Apesar de conhecerem alguns vinhos e regiões do país, foi a primeira vez que visitaram o Algarve e mostraram-se satisfeitos e surpreendidos com a recente recuperação do sector vinícola na região e com a qualidade geral apresentada.

Responsáveis da CVA fizeram-lhe uma apresentação geral do sector, da produção e dos produtores certificados existentes na região, após o que os guiaram em visitas a vários produtores, cabendo a cada adega visitada a selecção dos vinhos e a informação técnica prestada sobre os mesmos.

Os locais visitados foram a Quinta da Tôr (Loulé), Quinta do Francês (Silves), Convento do Paraíso (Silves) e Quinta dos Vales (Lagoa), terminando a visita com uma prova alargada de outros produtores no restaurante/garrafeira Veneza em Paderne, onde se deu a provar um dos vinhos monocasta tinto de Negra Mole, a casta mais típica do Algarve e única (com capacidade produtiva) no país e no Mundo.

A par desta visita dos jornalistas especializados à região, os Vinhos do Algarve deram-se a conhecer através de um stand de provas no certame Vinipax – integrado no evento Rural Beja – que decorreu em Beja de 5 a 8 de Outubro, e no qual foi possível provar algumas novidades como o Clarete e o Palhete, ambos do recente projecto Morgado do Quintão.

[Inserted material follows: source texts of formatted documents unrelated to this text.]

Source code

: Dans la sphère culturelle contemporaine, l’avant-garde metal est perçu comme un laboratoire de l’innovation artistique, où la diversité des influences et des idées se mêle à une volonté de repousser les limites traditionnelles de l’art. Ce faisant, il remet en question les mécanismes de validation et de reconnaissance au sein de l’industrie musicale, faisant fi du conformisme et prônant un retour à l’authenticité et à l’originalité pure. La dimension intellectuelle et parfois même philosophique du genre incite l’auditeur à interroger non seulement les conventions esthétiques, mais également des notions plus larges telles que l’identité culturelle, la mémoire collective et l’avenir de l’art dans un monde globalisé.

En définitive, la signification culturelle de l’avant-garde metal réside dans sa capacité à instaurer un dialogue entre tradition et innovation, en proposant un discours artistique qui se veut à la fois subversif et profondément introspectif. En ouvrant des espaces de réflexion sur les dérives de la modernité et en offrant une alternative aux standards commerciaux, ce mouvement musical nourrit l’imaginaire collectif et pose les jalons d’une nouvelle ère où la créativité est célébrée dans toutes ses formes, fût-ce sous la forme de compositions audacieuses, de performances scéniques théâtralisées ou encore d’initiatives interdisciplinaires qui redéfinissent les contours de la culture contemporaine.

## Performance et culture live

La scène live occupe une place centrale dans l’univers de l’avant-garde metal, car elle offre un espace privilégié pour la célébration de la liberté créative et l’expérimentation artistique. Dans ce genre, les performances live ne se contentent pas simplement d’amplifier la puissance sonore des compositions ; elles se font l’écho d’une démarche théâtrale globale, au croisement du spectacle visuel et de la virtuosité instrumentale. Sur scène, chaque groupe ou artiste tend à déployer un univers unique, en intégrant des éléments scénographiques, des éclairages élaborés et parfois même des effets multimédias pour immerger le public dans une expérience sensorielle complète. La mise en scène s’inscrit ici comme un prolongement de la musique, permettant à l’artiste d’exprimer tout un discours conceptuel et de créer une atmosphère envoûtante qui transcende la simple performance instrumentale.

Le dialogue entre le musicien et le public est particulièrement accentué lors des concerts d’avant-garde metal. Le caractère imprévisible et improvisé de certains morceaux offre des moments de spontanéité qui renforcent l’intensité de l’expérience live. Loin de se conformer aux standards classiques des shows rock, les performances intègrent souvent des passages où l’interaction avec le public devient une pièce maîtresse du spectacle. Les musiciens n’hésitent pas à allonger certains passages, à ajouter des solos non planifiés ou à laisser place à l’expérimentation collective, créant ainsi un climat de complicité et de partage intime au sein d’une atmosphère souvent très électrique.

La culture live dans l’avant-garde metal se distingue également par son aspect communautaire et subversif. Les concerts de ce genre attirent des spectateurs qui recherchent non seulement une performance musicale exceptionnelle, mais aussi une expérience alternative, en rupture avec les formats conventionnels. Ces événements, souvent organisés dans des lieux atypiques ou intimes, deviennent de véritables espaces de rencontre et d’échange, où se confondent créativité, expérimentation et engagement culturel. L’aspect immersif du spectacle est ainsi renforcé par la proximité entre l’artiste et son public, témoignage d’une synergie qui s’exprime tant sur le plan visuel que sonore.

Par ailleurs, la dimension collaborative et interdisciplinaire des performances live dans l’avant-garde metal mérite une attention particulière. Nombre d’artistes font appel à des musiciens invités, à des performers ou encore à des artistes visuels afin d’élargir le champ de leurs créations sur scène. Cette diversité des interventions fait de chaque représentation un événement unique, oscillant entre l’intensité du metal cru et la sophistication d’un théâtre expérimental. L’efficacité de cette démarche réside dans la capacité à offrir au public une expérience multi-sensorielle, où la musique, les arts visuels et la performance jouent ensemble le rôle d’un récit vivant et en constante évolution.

Estes dois vinhos procuram recuperar os conceitos antigos dos Claretes – vinhos ligeiros na cor e álcool e leves no paladar – e os Palhetes – ainda mais ligeiros e que resultavam da curtimenta de uvas brancas e tintas, originando um vinho mais aberto e de cor rosada, designados por Palhetes.

O presidente da CVA, Carlos Gracias, diz que “a participação na Vinipax faz parte da estratégia de divulgação
dos Vinhos do Algarve, sobretudo num certame tão próximo da região e com tradição na presença de importantes regiões e produtores nacionais e cada vez mais também internacionais.” Carlos Gracias refere algum desalento em este ano não haver a habitual competição de vinhos, pois “sempre seria mais uma oportunidade de afirmação da crescente qualidade dos Vinhos do Algarve, submetidos à prova cega dos especialistas internacionais.”